Integrado marginal, José Cardoso Pires não era homem de casa. O “Zé”, pai de Ana e de Rita, nunca foi de grandes paciências nem de meiguices com as filhas, que deixou anos mais tarde para a neta Joana e para o Rui. Era então um “avô babado” a fazer o inimaginável com os netos. A mulher “Edite, o verdadeiro pilar da vida dele” (pág. 439) deve ter sido duma paciência que só um amor gigante consegue compreender.
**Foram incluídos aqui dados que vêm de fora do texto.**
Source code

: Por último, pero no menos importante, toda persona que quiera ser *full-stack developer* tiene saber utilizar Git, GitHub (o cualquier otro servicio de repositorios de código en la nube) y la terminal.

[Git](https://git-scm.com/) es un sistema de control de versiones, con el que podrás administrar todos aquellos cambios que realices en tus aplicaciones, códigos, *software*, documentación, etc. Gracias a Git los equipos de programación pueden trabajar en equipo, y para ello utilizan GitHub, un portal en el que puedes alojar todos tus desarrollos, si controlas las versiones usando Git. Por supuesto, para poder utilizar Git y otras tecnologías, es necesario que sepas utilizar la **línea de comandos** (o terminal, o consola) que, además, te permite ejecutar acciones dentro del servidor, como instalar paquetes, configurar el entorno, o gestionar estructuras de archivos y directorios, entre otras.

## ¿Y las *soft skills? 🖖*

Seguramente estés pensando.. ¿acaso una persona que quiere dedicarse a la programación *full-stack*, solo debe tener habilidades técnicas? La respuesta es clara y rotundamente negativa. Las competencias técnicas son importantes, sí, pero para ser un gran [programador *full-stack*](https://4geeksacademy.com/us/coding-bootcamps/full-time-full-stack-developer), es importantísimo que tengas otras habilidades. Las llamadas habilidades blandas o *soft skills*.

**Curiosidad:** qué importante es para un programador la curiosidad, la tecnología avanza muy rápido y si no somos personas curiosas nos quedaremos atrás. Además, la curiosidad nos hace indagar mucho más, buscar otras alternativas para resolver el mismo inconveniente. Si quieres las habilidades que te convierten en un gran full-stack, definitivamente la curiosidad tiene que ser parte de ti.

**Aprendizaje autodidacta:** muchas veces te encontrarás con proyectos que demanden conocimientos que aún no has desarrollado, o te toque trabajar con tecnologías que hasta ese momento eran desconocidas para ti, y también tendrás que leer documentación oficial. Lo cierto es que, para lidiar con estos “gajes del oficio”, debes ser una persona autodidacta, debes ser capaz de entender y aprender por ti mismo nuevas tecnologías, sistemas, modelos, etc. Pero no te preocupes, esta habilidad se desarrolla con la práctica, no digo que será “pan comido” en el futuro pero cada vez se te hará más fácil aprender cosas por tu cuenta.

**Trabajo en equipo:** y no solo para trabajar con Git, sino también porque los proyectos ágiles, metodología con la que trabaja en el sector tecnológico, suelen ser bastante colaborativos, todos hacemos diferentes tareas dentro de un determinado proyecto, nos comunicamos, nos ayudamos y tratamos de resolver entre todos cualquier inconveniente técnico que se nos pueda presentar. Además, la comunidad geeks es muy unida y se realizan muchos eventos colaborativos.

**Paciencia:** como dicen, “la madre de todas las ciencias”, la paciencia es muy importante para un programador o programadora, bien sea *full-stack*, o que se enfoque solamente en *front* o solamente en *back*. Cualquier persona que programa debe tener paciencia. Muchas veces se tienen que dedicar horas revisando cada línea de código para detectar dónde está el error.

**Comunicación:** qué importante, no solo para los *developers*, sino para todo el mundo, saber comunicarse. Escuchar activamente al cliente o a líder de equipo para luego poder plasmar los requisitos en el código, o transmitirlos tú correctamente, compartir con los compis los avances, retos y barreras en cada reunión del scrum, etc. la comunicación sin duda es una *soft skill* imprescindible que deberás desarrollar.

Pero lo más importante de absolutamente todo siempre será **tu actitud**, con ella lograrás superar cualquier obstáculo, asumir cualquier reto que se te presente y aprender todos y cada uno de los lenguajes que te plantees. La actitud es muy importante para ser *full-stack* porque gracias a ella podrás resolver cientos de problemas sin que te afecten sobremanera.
Esse amor ao marido e ao pai que está implícito ao longo da biografia de Bruno Vieira Amaral expressa-o o autor nos Agradecimentos finais que começam logo desta maneira: “Este livro, na sua forma final, não teria sido possível sem o contributo e a ajuda da família direta de José Cardoso Pires: Edite Pereira, Ana Cardoso Pires e Rita Cardoso Pires. O trabalho que têm feito para preservar a memória e manter viva a obra de Cardoso Pires é notável. O auxílio que me prestaram não teve outra intenção que não a da preservação do legado literário do escritor” (pág. 563).

Tudo o que escrevi é pouco, muito pouco, para o manancial de informação desta biografia. Quero realçar todas as referências detalhadas sobre toda a obra de Cardoso Pires até ao seu derradeiro “Lisboa – Diário de Bordo”(1998) e que deixam uma imensa vontade de agarrar e ler todos os livros deste escritor extraordinário da nossa língua.